Jew hatred precedes the reasons given, and the reasons given are mere excuses. If Jewish refugee organization HIAS didn’t exist, Bowers would have killed Jews anyway. Making these links is, in a small way, making it easier to “understand” the “motivations” of the shooter. That is wrongheaded.
When someone so consumed with hatred of Jews gives a “logical” reason for it, why do we give it any credence? No one would take seriously a KKK member who gives “reasons” to hate black people, because the idea that blacks should be treated differently than anyone else based on what they supposedly do or believe is prima facie absurd. No one would believe it if a racist says that his racism comes from black people dominating sports, but when people say they hate Jews for dominating the media their argument is given enough of a measure of respect that we spend time refuting it.
The real reason for anti-black racism is that they are perceived as being different from the haters. And that is the only reason people hate Jews and Israel. Everything else is window dressing.
Yet everyone treats the reasons for Jew-hatred as if they are semi-legitimate excuses that must be argued against. Pointing out that Marx was baptized and the Jews were victims of Communism will not suddenly enlighten Jew-haters who claim that Jews were responsible for the deaths of 60 million people in the Soviet Union.
Giving credence to Bowers’ claims that he hates Jews because of immigration elevates the excuse and minimizes the unhinged hate.
The whole Left/Right argument over antisemitism misses the point. Jew-hatred is completely independent of the “reasons” the haters give.
Are The Protocols of the Learned Elders of Zion a left-wing or a right-wing talking point? It is used by both, either in its original form or when respected academics write a book called “The Israel Lobby.” It is pure antisemitism and the “arguments” of hidden Jewish/Zionist control of the nexuses of power appeal to extremists and haters of all political wings.

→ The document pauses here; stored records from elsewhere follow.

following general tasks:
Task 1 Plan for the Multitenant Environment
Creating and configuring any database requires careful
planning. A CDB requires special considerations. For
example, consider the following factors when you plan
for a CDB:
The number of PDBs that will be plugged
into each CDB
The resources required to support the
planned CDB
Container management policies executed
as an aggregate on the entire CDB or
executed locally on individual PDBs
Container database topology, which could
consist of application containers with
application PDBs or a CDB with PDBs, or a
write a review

We can learn about today’s antisemitism by looking at history.
Here is an excerpt from a popular antisemitic tract published in England in 1703 that argued that Jews should again be expelled from not only England but from all of Christiandom:
We can look at this 18th century antisemitism and recognize it now for the hate it was then. We can see the lies. It is obvious that the antisemites were making up and spreading calumnies to gain more haters to their cause.

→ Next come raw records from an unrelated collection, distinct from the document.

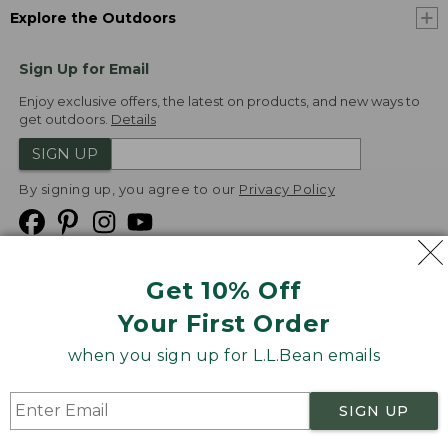
Explore the Outdoors
Sign Up for Email
Enjoy exclusive offers, the latest on products, and new ways to
get outdoors.
Details
SIGN UP
By signing up, you agree to our
Privacy Policy
Get 10% Off
We
Your First Order
Accept
when you sign up for L.L.Bean emails
Product Collections
Security
Privacy Policy
SIGN UP
Product Recalls
CA-UK Transparency Act
Transparency in Coverage
Accessibility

That’s what is happening today as well. From all sides.
I do want to be clear: there is a responsibility by the people who create environments where Jew-hatred is considered acceptable. That is what is happening on the Left in academia with the bizarre anti-Zionist “research” that keeps trying to find more and more reasons to hate Israel, and it happens in the cesspools of the extremist Right websites. There is such a thing as incitement to hating Jews among the Left, the Right, among Christians and Muslims and even among some Jews themselves. There is no shortage of people who are more than willing to believe anything that can make them feel better about themselves by demonizing others. Weak-minded people do follow crowds, and in that sense we must of course fight the toxic environments that can foster such thinking.

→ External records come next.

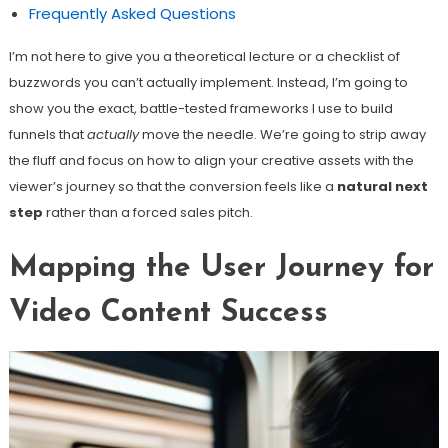
Frequently Asked Questions
I’m not here to give you a theoretical lecture or a checklist of
buzzwords you can’t actually implement. Instead, I’m going to
show you the exact, battle-tested frameworks I use to build
funnels that
actually
move the needle. We’re going to strip away
the fluff and focus on how to align your creative assets with the
viewer’s journey so that the conversion feels like a
natural next
step
rather than a forced sales pitch.
Mapping the User Journey for
Video Content Success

But it isn’t politics or ideology that creates Jew-hatred. The hate is deep within the hater first and foremost, and the justifications happen afterwards. Don’t elevate the “reasons” given for the hatred because that gives the reasons legitimacy.
Hating Jews (or any other ethnic or racial group) is disgusting, full stop. Saying that Pittsburgh proves something about “the other side” waters down the horror of the reality. Antisemitism needs to be attacked directly, and its philosophy of hate must be treated contemptuously.